SOURCE TEXT: Begin

- Star Township, Minnesota Location within the state of Minnesota Star Township, Minnesota Star Township, Minnesota (the United States)
- Coordinates: 48°4′17″N 95°40′6″W﻿ / ﻿48.07139°N 95.66833°W
- Country: United States
- State: Minnesota
- County: Pennington

Area
- • Total: 36.3 sq mi (93.9 km^{2})
- • Land: 36.3 sq mi (93.9 km^{2})
- • Water: 0 sq mi (0.0 km^{2})
- Elevation: 1,171 ft (357 m)

Population (2000)
- • Total: 147
- • Density: 4.1/sq mi (1.6/km^{2})
- Time zone: UTC-6 (Central (CST))
- • Summer (DST): UTC-5 (CDT)
- FIPS code: 27-62482
- GNIS feature ID: 0665698

= Star Township, Pennington County, Minnesota =

Star Township is a township in Pennington County, Minnesota, United States. The population was 147 at the 2000 census.

The name Star Township alludes to L'Étoile du Nord, the state motto of Minnesota.

==Geography==
According to the United States Census Bureau, the township has a total area of 36.3 square miles (93.9 km^{2}), all land.

==Demographics==
As of the census of 2000, there were 147 people, 54 households, and 40 families residing in the township. The population density was 4.1 people per square mile (1.6/km^{2}). There were 63 housing units at an average density of 1.7/sq mi (0.7/km^{2}). The racial makeup of the township was 98.64% White and 1.36% Asian.

SOURCE TEXT: End

● **EXPLORE THE MATERIAL**
**1.** Please reproduce the part of the Star Township article between "- FIPS code: 27-62482" and "motto of Minnesota.", inclusive, word for word.
**2.** According to the Star Township article, why does the township bear the name "Star"? Answer in one to three sentences.

LISTED ENTRIES: Begin

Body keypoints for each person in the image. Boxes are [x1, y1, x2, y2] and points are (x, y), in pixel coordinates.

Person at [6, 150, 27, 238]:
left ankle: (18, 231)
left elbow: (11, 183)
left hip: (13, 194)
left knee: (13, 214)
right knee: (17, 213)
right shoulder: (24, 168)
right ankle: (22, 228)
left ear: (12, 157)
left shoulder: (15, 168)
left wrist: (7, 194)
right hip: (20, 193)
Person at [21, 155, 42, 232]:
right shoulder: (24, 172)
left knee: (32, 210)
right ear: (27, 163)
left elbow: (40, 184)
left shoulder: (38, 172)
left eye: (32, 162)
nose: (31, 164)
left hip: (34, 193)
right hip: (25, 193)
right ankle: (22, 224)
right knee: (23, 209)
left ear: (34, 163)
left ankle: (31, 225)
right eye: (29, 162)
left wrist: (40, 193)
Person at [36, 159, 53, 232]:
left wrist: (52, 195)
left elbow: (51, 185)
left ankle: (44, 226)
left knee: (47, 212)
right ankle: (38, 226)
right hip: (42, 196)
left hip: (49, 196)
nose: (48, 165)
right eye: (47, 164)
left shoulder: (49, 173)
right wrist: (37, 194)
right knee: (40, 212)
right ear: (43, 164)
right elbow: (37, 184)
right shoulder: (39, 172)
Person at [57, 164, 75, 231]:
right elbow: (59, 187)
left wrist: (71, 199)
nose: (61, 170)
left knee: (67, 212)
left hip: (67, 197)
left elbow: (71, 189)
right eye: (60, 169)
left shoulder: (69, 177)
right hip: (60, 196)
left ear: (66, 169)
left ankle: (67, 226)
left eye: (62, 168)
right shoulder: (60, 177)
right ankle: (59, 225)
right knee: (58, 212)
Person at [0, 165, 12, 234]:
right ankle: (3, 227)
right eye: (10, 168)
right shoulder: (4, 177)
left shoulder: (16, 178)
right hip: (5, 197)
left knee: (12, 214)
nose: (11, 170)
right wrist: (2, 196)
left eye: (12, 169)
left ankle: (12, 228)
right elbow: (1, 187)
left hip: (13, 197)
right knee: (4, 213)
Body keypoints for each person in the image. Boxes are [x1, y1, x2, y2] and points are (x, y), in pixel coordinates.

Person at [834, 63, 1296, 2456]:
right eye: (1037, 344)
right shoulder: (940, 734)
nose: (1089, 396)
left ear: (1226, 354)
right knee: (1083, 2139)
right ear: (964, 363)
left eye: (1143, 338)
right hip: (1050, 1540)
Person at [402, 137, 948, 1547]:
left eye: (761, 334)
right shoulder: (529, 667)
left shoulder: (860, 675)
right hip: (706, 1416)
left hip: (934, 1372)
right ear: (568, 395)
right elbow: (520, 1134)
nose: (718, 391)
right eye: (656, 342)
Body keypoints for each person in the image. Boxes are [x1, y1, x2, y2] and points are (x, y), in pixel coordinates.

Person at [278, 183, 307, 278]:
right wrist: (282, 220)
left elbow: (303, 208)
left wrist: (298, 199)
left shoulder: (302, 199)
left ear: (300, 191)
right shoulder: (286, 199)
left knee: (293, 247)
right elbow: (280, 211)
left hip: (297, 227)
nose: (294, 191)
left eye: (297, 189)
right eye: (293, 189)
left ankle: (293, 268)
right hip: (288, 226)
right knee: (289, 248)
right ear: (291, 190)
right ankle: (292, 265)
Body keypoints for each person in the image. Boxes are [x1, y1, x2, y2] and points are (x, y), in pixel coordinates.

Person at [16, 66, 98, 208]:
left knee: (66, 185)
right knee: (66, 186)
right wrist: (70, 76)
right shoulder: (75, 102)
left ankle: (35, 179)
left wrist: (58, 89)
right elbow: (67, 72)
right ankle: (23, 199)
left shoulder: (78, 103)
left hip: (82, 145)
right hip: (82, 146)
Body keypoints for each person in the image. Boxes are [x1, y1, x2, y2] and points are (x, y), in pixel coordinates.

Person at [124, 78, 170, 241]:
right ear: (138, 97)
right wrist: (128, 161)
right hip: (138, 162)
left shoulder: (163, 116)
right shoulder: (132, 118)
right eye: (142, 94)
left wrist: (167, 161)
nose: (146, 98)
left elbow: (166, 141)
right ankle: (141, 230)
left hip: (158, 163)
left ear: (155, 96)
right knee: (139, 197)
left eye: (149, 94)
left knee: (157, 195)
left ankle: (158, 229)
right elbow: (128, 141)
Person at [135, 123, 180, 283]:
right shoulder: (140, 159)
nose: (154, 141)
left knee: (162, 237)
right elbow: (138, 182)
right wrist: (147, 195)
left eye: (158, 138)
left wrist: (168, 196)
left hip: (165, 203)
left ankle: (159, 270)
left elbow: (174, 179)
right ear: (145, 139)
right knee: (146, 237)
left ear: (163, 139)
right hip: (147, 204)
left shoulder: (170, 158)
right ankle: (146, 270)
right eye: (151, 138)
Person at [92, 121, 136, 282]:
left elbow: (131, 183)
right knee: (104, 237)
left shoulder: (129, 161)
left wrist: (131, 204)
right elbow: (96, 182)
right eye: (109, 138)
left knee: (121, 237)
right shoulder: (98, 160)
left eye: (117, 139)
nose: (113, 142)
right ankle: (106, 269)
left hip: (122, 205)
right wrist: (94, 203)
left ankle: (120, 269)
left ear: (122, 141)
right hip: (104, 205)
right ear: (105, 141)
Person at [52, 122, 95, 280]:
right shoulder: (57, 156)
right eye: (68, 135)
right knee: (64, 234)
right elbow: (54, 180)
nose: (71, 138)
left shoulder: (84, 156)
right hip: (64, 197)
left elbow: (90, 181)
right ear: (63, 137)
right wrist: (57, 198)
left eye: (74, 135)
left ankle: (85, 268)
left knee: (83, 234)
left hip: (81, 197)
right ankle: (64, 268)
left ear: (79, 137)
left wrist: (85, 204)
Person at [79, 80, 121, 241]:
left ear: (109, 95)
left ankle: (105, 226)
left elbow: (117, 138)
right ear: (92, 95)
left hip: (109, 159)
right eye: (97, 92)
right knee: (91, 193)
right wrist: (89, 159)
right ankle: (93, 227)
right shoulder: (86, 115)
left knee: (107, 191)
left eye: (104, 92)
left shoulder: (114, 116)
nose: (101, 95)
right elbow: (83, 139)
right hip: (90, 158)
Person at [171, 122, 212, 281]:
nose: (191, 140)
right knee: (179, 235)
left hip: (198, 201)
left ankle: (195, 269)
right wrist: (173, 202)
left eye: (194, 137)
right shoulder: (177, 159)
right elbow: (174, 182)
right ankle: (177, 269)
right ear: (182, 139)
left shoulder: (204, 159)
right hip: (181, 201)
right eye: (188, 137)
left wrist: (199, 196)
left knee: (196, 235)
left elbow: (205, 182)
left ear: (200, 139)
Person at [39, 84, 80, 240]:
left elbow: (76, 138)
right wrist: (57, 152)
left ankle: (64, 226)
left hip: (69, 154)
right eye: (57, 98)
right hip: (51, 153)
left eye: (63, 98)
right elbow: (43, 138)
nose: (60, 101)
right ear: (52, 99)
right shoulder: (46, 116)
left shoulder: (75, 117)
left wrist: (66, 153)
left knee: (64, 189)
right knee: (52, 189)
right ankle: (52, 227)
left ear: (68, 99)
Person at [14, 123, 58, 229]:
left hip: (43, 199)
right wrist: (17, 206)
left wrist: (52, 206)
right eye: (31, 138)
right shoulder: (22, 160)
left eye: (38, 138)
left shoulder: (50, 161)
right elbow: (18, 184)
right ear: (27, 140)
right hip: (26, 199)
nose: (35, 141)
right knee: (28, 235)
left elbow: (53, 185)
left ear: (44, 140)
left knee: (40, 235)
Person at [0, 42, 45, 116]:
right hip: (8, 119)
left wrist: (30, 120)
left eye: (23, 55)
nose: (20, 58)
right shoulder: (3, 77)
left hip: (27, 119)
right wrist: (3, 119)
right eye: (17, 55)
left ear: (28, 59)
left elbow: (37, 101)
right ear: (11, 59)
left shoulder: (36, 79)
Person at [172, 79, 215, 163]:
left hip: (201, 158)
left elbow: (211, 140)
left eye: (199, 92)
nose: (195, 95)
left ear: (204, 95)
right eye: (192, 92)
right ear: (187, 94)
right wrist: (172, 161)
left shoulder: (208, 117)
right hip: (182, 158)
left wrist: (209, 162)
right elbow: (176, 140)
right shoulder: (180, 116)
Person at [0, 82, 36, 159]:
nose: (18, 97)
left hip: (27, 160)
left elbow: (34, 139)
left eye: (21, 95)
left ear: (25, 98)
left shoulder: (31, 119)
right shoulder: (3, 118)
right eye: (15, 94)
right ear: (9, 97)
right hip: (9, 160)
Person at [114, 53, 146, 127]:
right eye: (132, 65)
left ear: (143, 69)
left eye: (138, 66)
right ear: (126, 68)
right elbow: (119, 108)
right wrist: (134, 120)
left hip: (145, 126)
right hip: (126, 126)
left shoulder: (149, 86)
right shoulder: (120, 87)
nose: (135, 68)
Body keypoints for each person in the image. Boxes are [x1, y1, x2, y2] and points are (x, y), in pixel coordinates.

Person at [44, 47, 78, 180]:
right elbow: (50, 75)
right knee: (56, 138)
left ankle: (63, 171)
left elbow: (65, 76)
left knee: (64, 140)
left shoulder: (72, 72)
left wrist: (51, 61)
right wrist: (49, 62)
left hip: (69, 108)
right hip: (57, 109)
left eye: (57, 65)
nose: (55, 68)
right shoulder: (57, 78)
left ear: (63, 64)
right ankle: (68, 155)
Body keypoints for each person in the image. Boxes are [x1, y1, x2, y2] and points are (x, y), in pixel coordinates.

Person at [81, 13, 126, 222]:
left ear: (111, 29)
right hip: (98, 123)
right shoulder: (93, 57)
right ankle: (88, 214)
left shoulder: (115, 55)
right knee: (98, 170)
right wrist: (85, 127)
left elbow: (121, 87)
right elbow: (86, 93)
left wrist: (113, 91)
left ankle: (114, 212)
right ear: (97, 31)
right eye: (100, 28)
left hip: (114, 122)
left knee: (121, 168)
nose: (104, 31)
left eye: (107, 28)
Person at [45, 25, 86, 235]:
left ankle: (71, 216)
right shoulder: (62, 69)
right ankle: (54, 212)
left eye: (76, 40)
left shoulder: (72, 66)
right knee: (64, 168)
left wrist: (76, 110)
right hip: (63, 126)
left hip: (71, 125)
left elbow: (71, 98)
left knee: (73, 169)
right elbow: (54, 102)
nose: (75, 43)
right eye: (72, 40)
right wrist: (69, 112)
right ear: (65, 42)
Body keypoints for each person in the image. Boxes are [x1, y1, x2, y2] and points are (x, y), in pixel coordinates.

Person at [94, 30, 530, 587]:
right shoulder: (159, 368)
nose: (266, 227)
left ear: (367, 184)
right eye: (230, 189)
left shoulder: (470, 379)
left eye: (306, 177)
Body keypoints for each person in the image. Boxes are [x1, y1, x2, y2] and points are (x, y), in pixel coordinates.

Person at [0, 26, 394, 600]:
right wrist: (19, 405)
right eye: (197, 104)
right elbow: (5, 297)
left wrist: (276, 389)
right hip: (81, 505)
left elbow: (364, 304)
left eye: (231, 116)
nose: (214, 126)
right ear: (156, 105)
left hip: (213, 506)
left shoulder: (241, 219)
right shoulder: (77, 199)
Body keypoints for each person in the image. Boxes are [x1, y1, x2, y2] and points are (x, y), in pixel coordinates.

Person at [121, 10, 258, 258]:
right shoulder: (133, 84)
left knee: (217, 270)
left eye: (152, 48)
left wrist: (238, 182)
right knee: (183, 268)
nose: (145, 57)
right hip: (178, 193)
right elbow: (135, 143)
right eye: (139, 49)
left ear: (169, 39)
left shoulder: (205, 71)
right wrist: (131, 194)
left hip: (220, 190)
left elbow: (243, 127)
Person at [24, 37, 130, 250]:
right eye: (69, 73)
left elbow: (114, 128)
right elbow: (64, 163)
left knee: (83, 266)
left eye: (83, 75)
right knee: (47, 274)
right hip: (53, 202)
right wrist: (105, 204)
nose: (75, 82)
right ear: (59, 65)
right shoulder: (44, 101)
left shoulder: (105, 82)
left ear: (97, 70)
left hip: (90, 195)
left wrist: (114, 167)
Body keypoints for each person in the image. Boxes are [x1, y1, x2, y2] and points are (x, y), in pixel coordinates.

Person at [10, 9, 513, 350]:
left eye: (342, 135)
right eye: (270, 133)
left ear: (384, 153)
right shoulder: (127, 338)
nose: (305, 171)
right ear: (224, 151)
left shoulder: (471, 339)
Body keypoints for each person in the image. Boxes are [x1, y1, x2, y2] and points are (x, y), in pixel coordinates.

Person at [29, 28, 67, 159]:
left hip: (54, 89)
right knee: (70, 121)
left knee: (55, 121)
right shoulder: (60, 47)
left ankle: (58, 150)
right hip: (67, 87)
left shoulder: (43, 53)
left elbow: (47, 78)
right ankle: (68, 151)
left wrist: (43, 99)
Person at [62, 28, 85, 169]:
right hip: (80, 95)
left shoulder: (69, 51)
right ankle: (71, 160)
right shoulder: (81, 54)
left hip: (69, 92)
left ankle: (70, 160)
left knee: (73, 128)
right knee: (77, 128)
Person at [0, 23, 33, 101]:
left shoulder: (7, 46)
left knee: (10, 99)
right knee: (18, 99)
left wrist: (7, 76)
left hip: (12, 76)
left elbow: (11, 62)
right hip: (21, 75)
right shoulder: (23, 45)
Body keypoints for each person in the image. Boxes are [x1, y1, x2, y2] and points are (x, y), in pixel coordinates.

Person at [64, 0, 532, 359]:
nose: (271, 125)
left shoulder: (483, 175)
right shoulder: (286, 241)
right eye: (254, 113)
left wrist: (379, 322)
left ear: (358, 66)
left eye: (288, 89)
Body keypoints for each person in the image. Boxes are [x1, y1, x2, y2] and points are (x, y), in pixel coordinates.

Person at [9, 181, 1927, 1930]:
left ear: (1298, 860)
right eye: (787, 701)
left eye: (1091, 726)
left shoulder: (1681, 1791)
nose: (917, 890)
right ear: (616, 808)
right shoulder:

LISTED ENTRIES: End

● **SOLUTIONS FOR EACH TASK**
**1.**
- FIPS code: 27-62482
- GNIS feature ID: 0665698

= Star Township, Pennington County, Minnesota =

Star Township is a township in Pennington County, Minnesota, United States. The population was 147 at the 2000 census.

The name Star Township alludes to L'Étoile du Nord, the state motto of Minnesota.

**2.** The name alludes to L'Étoile du Nord, which is the state motto of Minnesota.